Ok so I wanted to set up some simple benchmarks just to see what we were looking at as far as ease of use and speed for basic dumb things. I setup a basic Symfony/Doctrine project and pulled down the latest version of MongoDB for Linux 64.

I started my mongod server without the web interface since I won't need it for this:

mongod --dbpath=/var/www/sites/mongobjects/web/data/mongodb/ --nohttpinterface --quiet &
Sun Aug 23 04:09:56 Mongo DB : starting : pid = 11534 port = 27017 dbpath = /var/www/sites/mongobjects/web/data/mongodb/ master = 0 slave = 0  64-bit
Sun Aug 23 04:09:56 db version v0.9.9, pdfile version 4.4
Sun Aug 23 04:09:56 git version: cd0bf23e74ef8ded0684f74996ee762889b93294
Sun Aug 23 04:09:56 sys info: Linux ofc-n1.10gen.com 2.6.23.17-88.fc7 #1 SMP Thu May 15 00:02:29 EDT 2008 x86_64
Sun Aug 23 04:09:56 waiting for connections on port 27017
And we're up and running.

Filling our Databases

These tests will be run via a page load in Symfony. So all the code takes place within an actions class method that is triggered by a url and tracked via symfony's developer bar. A simple benchmarking tool that produces a little fluctuation in the numbers, but fine for what we're doing here. It's worth noting that on this system Symfony takes ~24ms to render a page without anything else happening. So all our tests will have an extra ~24ms from Symfony execution time.

Mongo

I wanted a simple single table test setup so I decided to build a user set of 500,000 users. But then I realized toward the end of this article that I my 5 types of pets actually made all my tests insert 2.5 million records. So that's what we're using. Loading data with MongoDB was simple and quick. Just select the db and collection you want and if it's not already in existence it will be when you start writing to it.

$mongo = new Mongo;
$users = $mongo->selectDb('objects')->selectCollection('users');
$animals = array('cat','dog','sugar glider','pigeon','dove');

for ($j=0; $j < 50; $j++) {
    for ($i=0; $i < 10000; $i++) {
        foreach ($animals as $animal) {
            $users->save(array(
                'number' => $i,
                'pet' => $animal,
                'name' => 'Jason Mooberry',
                'email' => 'jason@barkingsnake.com',
            ));
        }
    }
}

Mongo ran through this like it was bored. Occasionally it had to create a new datafile but this was only apparent in the log.

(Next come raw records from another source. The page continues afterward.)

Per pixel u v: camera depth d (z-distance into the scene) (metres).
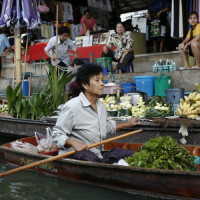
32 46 11.83
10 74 12.87
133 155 4.04
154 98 6.21
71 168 4.17
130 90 7.34
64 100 7.92
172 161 3.80
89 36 11.02
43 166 4.50
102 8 13.34
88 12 11.83
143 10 14.48
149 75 8.54
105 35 10.72
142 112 6.18
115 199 3.71
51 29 12.44
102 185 3.99
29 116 7.83
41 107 7.64
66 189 4.00
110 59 9.11
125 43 9.12
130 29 10.91
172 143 3.92
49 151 5.01
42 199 3.73
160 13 10.18
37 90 10.84
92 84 3.96
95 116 4.13
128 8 14.69
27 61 11.99
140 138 5.68
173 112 5.93
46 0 12.42
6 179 4.39
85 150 4.09
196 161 4.18
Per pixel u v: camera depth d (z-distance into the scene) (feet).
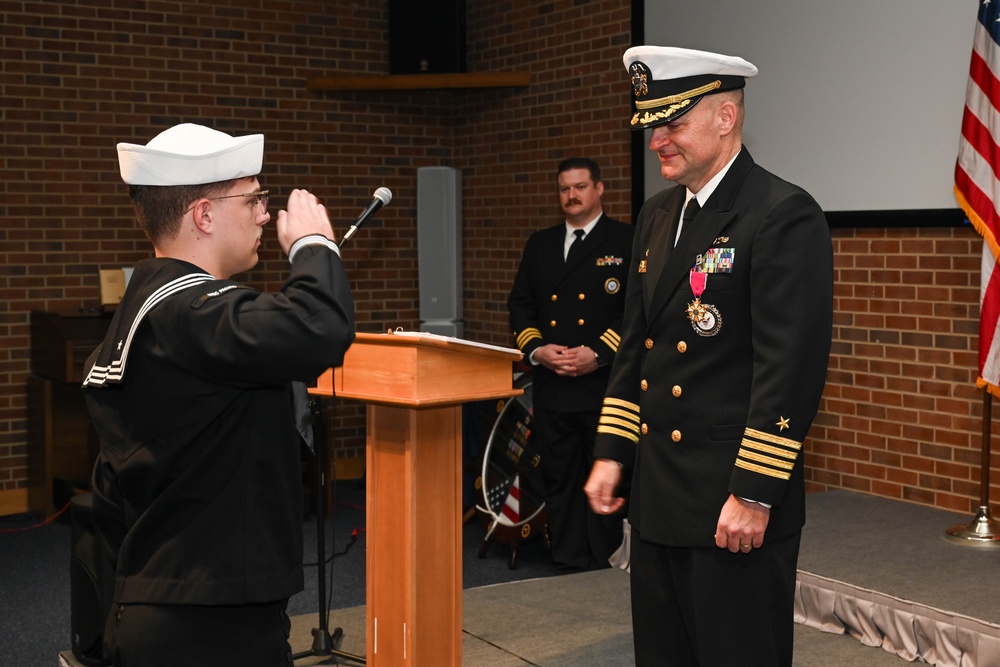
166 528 5.25
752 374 6.63
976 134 12.52
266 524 5.28
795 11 15.62
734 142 6.90
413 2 21.59
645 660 7.14
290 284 4.99
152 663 5.12
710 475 6.65
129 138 20.43
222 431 5.18
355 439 22.89
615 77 19.03
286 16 21.76
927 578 11.23
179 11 20.72
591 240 15.66
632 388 7.52
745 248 6.64
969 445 13.71
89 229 20.22
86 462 18.70
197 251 5.46
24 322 19.80
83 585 10.30
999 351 12.26
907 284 14.37
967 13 13.48
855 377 15.15
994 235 12.32
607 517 15.26
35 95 19.63
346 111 22.47
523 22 21.07
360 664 10.64
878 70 14.56
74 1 19.83
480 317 22.90
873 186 14.73
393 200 23.06
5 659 12.61
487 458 16.38
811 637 11.19
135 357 5.21
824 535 12.91
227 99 21.29
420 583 8.09
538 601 12.98
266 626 5.37
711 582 6.64
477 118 22.63
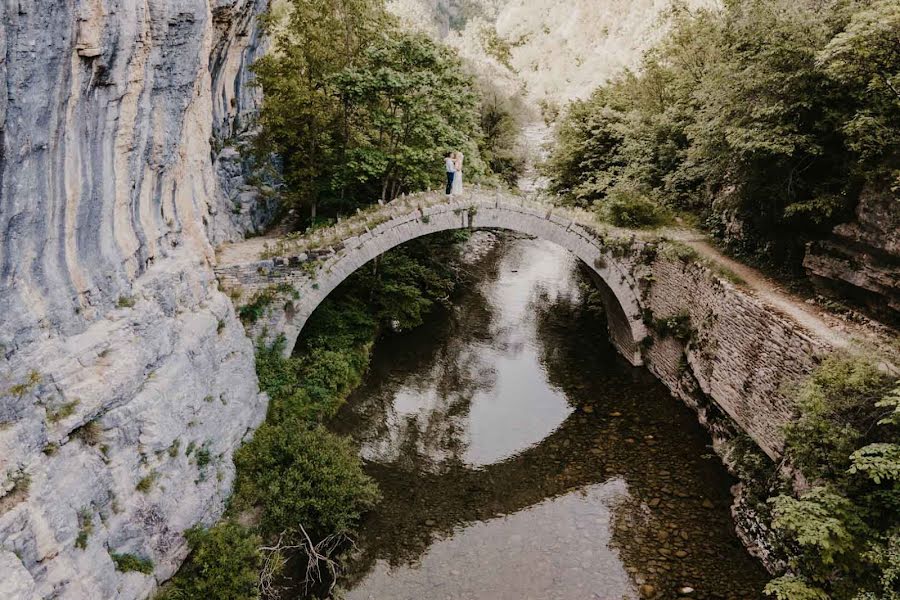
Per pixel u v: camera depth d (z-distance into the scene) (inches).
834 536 368.2
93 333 378.0
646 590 450.0
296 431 563.8
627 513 537.6
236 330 593.0
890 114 507.2
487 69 2142.0
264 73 770.8
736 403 595.5
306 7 767.7
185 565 425.4
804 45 548.7
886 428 396.2
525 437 673.0
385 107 849.5
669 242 763.4
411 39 799.1
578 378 801.6
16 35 282.5
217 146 790.5
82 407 349.7
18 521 292.4
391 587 460.4
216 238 736.3
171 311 483.2
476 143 1171.3
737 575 460.1
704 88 698.2
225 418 516.4
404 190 939.3
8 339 311.6
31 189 319.3
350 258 695.1
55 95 321.7
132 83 394.3
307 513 495.5
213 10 624.4
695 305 692.1
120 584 357.7
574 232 765.3
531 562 484.1
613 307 856.3
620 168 1042.7
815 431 426.3
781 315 542.3
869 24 476.7
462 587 460.1
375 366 827.4
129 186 430.3
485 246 1433.3
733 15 650.2
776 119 577.6
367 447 651.5
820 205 553.0
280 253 676.1
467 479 599.5
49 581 306.0
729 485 566.9
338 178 826.8
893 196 495.2
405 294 900.0
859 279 531.8
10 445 303.0
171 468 421.7
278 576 466.6
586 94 2630.4
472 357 885.2
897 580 344.5
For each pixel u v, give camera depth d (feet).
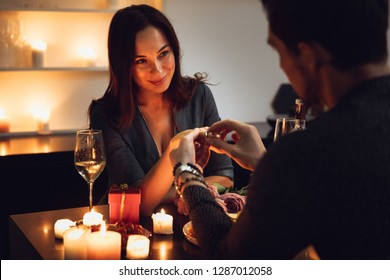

Sun Aug 23 04:23:22 newExtent: objects.users file 0 full, adding a new file
Sun Aug 23 04:23:22 allocating new datafile /var/www/sites/mongobjects/web/data/mongodb/objects.1, filling with zeroes...
Sun Aug 23 04:23:22 done allocating datafile /var/www/sites/mongobjects/web/data/mongodb/objects.1, size: 134217728, took 0.243 secs

MongoDB uses preallocated data files to store it BSON data. Data files are created in increasingly larger sizes to handle fragmentation more efficiently.

The total insert time on 2.5 million records was 55 seconds. Let's see how MySQL holds up.

MySQL

OK let's see what happens when we create a simple table in MySQL and load the same 2.5 million user set. I created a simple table in Navicat:

CREATE TABLE `user` (
    `id` int(11) NOT NULL AUTO_INCREMENT,
    `name` varchar(255) DEFAULT NULL,
    `onumber` int(11) DEFAULT NULL,
    `pet` varchar(255) DEFAULT NULL,
    `email` varchar(255) DEFAULT NULL,
    PRIMARY KEY (`id`)
) ENGINE=InnoDB DEFAULT CHARSET=utf8

I chose InnoDB since MySQL 5.4 is boasting some big improvements in the InnoDB engine. I realize much of that is about large scale systems with complex joins, but let's just see how it does. :)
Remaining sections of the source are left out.